Sunday, February 22, 2009

My favorite Buffettisms

I won the ‘Ovarian Lottery’: Buffett says: When I was a kid, I got all kinds of good things. I had the advantage of a home where people talked about interesting things, and I had intelligent parents and I went to decent schools. I don’t think I could have been raised with a better pair of parents. That was enormously important. I didn’t get money from my parents, and I really didn’t want it. But I was born at the right time and place. I won the ‘Ovarian Lottery’. Buffett felt this all the more when he visited China in 1994 along with Bill and Melinda Gates and saw manual laborers from a close distance.

My wife ran away with my best friend and I still miss him a lot: Buffett uses this country song as a metaphor to explain how investment in a bad business like Hoschild-Kohn retail which he eventually dumped without making any money felt like.
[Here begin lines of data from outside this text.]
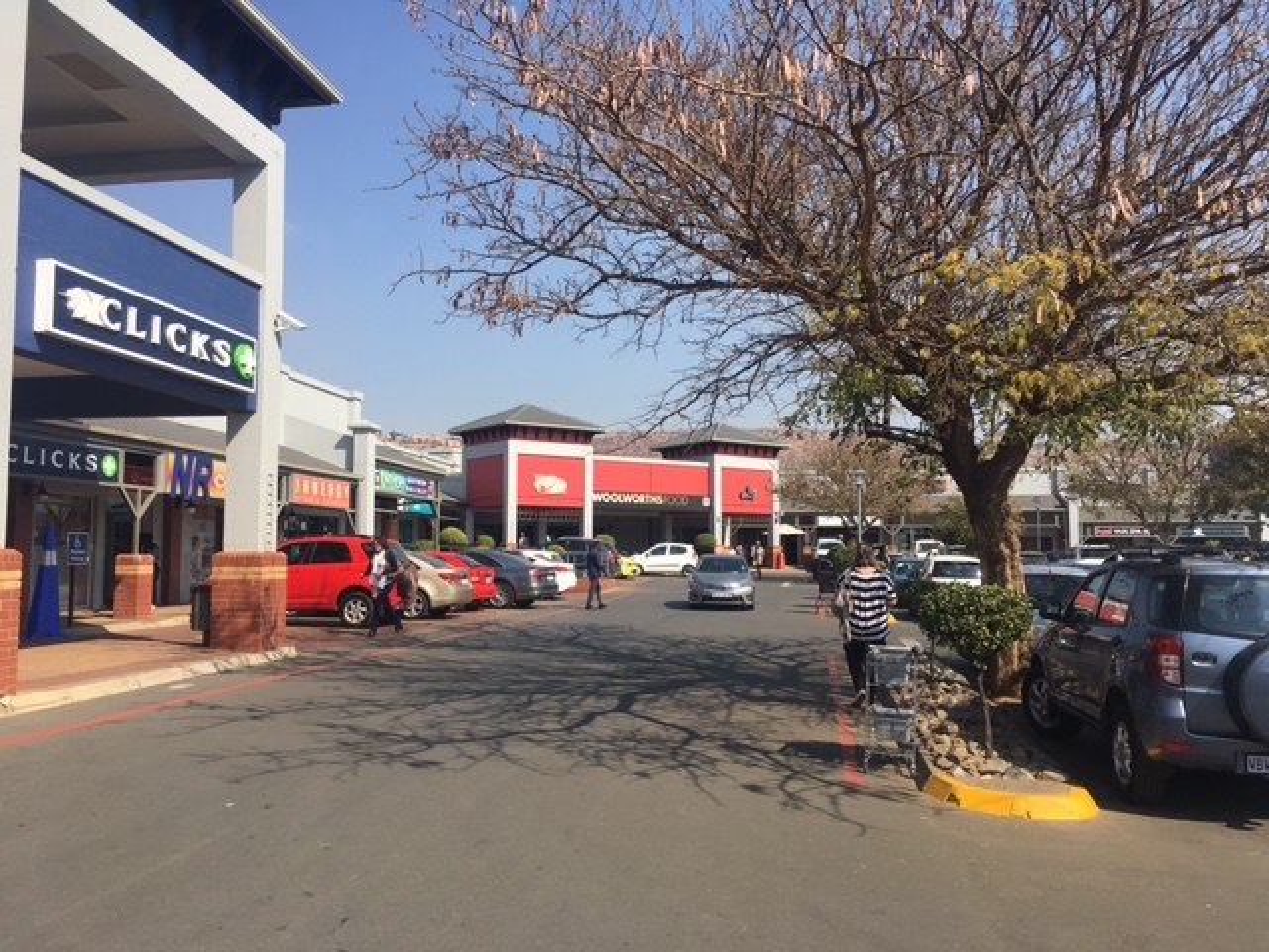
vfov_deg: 48.2
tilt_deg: +4.7
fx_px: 1063
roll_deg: +0.7
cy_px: 476
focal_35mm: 29
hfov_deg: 61.7
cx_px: 634
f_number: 2.2
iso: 25
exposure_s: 1/1304
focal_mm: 4.15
In this metaphor “best friend” is money while “wife” is the business you buy (marry) and eventually sell (divorce).

I’ve never gone to bed with an ugly woman, but I’ve sure woke up with a few: Buffett uses this country song metaphor to describe what too often happens with acquisitions. He says in 2007 letter to shareholders: To date, Dexter (a shoe company) is the worst deal that I’ve made. But I’ll make more mistakes in the future – you can bet on that. This line from Bobby Bare’s country song explains what too often happens with acquisitions.

In the short-run, the market is a voting-machine, in the long run the market is a weighing machine: Buffett likes this metaphor originally from his guru Ben Graham. It says that in the short term market fluctuations are governed by votes which depend upon fear, euphoria and greed. However, in the long run it reflects the intrinsic value of the economy.

In business, quality of boat matters a lot more than effectiveness of rowing: Buffet says: My conclusion from my own experiences and from much observation of other businesses is that a good managerial record (measured by economic returns) is far more a function of what business boat you get into than it is of how effectively you row (though intelligence and effort help considerably, of course, in any business, good or bad). Some years ago I wrote: “When a management with a reputation for brilliance tackles a business with a reputation for poor fundamental economics, it is the reputation of the business that remains intact.” Nothing has since changed my point of view on that matter. Should you find yourself in a chronically-leaking boat, energy devoted to changing vessels is likely to be more productive than energy devoted to patching leaks.

Note: Source for these Buffettism is either his biography Snowball or his Letters to shareholders.